▸ Text passage:

- - - - -

A network set with the Guest Purpose is used for Guest networks where you do not want those devices to access everything such as visitors who want to use Wi-Fi instead of data on their phones. If you want to use tokens or hotspot authentication, that is built into the guest profile and enabling it takes only a few clicks. This is certainly easier than manually setting up those firewall rules.

After creating VLANs for the different types of devices I would have on my network, it was time to prevent communication between the VLANs where it is unnecessary. When I looked at the site settings for routing and firewall, I was amazed. Why does it need to be so complicated? Nine different places I could create a rule seems excessive. To make matters worse, members of the Ubiquiti community give misinformation in the forums as to how to create a firewall rule such as creating an “IN” rule when there should truly be an “OUT” rule. I don’t think this is their fault, it is due to how the GUI is built and possibly to how the USG handles rules. For example, you must create the rules in order in the GUI that you wish for them to be enforced by the USG. You do not get to edit them to reorder them or even set the rule index during creation. This is just silly. There is more flexibility in the CLI, but then we have to get JSON involved for the settings to be remembered whenever the USG is rebooted or provisioned with a new setting. I would suggest a different product if you want simple firewall management at home. I don’t know what that would be. It seems a lot of people like pfsense. I’ve never used it, so I can’t recommend or not recommend.

- - - - -

▸ Supplied material:

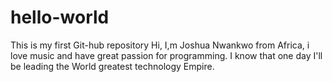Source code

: # hello-world
This is my first Git-hub repository
Hi, I,m Joshua Nwankwo from Africa, i love music and have great passion for programming.
I know that one day I'll be leading the World greatest technology Empire.
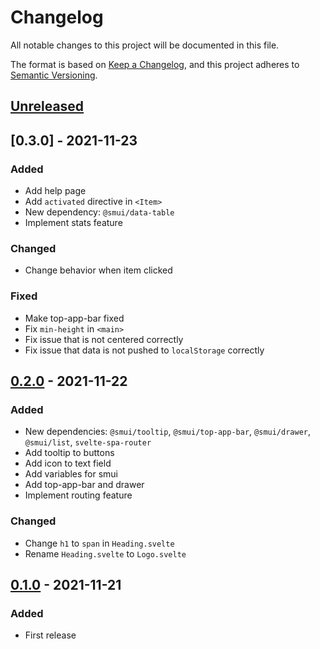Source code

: # Changelog
All notable changes to this project will be documented in this file.

The format is based on [Keep a Changelog](https://keepachangelog.com/en/1.0.0/),
and this project adheres to [Semantic Versioning](https://semver.org/spec/v2.0.0.html).

## [Unreleased]

## [0.3.0] - 2021-11-23
### Added
- Add help page
- Add `activated` directive in `<Item>`
- New dependency: `@smui/data-table`
- Implement stats feature

### Changed
- Change behavior when item clicked

### Fixed
- Make top-app-bar fixed
- Fix `min-height` in `<main>`
- Fix issue that is not centered correctly
- Fix issue that data is not pushed to `localStorage` correctly

## [0.2.0] - 2021-11-22
### Added
- New dependencies: `@smui/tooltip`, `@smui/top-app-bar`, `@smui/drawer`, `@smui/list`, `svelte-spa-router`
- Add tooltip to buttons
- Add icon to text field
- Add variables for smui
- Add top-app-bar and drawer
- Implement routing feature

### Changed
- Change `h1` to `span` in `Heading.svelte`
- Rename `Heading.svelte` to `Logo.svelte`

## [0.1.0] - 2021-11-21
### Added
- First release

[Unreleased]: https://github.com/sakkke/campin/compare/v0.2.0...HEAD
[0.2.0]: https://github.com/sakkke/campin/releases/tag/v0.2.0
[0.1.0]: https://github.com/sakkke/campin/releases/tag/v0.1.0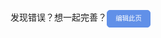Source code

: 发现错误？想一起完善？<a id="btn-startedit" style="padding: 0.75em 1.25em; display: inline-block; line-height: 1; text-decoration: none; white-space: nowrap; cursor: pointer; border: 1px solid #6190e8; border-radius: 5px; background-color: #6190e8; color: #fff; outline: none; font-size: 0.75em; ">编辑此页</a>

<script>
  document.addEventListener('DOMContentLoaded', function() {
    // 获取按钮元素
    var btnStartEdit = document.getElementById('btn-startedit');

    // 给按钮添加点击事件监听器
    btnStartEdit.addEventListener('click', function(event) {
        // 阻止默认的点击行为
        event.preventDefault();

        // 获取当前页面的URL
        var currentPageURL = window.location.href;

        // 使用正则表达式提取 '#“后面的内容
        var fragmentMatch = currentPageURL.match(/#(.*)$/);

        // 如果找到匹配项，则提取片段标识符
        var fragment = fragmentMatch ? fragmentMatch[1] : 'README'; // 如果没有匹配到，使用默认值 'README'

        // 拼接上.md扩展名
        var mdLink = fragment + '.md';

        // 将拼接好的链接设置到按钮的href属性中
        this.href = 'https://github.com/HowCam/howcam.github.io/edit/main/docs/' + mdLink;
    });
});
</scrtpt>

本页面的全部内容在 [CC BY-NC 4.0](https://creativecommons.org/licenses/by-nc/4.0/legalcode.zh-hans) 协议之条款下提供，附加条款亦可能应用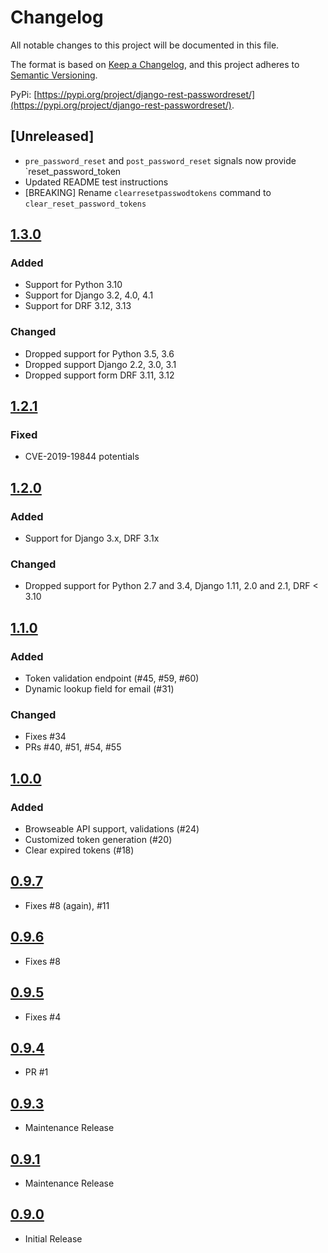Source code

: # Changelog
All notable changes to this project will be documented in this file.

The format is based on [Keep a Changelog](https://keepachangelog.com/en/1.0.0/),
and this project adheres to [Semantic Versioning](https://semver.org/spec/v2.0.0.html).

PyPi: [https://pypi.org/project/django-rest-passwordreset/](https://pypi.org/project/django-rest-passwordreset/).

## [Unreleased]

- `pre_password_reset` and `post_password_reset` signals now provide `reset_password_token
- Updated README test instructions
- [BREAKING] Rename `clearresetpasswodtokens` command to `clear_reset_password_tokens`

## [1.3.0]

### Added
- Support for Python 3.10
- Support for Django 3.2, 4.0, 4.1
- Support for DRF 3.12, 3.13 
### Changed
- Dropped support for Python 3.5, 3.6
- Dropped support Django 2.2, 3.0, 3.1
- Dropped support form DRF 3.11, 3.12

## [1.2.1]
### Fixed
- CVE-2019-19844 potentials

## [1.2.0]
### Added
- Support for Django 3.x, DRF 3.1x 
### Changed
- Dropped support for Python 2.7 and 3.4, Django 1.11, 2.0 and 2.1, DRF < 3.10

## [1.1.0]
### Added
- Token validation endpoint (#45, #59, #60)
- Dynamic lookup field for email (#31)
### Changed
- Fixes #34
- PRs #40, #51, #54, #55

## [1.0.0]
### Added
- Browseable API support, validations (#24)
- Customized token generation (#20)
- Clear expired tokens (#18)

## [0.9.7]
- Fixes #8 (again), #11
## [0.9.6]
- Fixes #8
## [0.9.5]
- Fixes #4
## [0.9.4]
- PR #1
## [0.9.3]
- Maintenance Release
## [0.9.1]
- Maintenance Release
## [0.9.0]
- Initial Release

[1.3.0]: https://github.com/anexia-it/django-rest-passwordreset/compare/1.2.1...1.3.0
[1.2.1]: https://github.com/anexia-it/django-rest-passwordreset/compare/1.2.0...1.2.1
[1.2.0]: https://github.com/anexia-it/django-rest-passwordreset/compare/1.1.0...1.2.0
[1.1.0]: https://github.com/anexia-it/django-rest-passwordreset/compare/1.0.0...1.1.0
[1.0.0]: https://github.com/anexia-it/django-rest-passwordreset/compare/0.9.7...1.0.0
[0.9.7]: https://github.com/anexia-it/django-rest-passwordreset/compare/0.9.6...0.9.7
[0.9.6]: https://github.com/anexia-it/django-rest-passwordreset/compare/0.9.5...0.9.6
[0.9.5]: https://github.com/anexia-it/django-rest-passwordreset/compare/0.9.4...0.9.5
[0.9.4]: https://github.com/anexia-it/django-rest-passwordreset/compare/0.9.3...0.9.4
[0.9.3]: https://github.com/anexia-it/django-rest-passwordreset/compare/0.9.1...0.9.3
[0.9.1]: https://github.com/anexia-it/django-rest-passwordreset/compare/0.9.0...0.9.1
[0.9.0]: https://github.com/anexia-it/django-rest-passwordreset/0.9.0/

- - - - -

According to the passage on network firewall rules, how many different places were available for creating a rule in the site settings for routing and firewall? The material has no connection to the passage on network firewall rules.

▸ Answer section: Nine different places.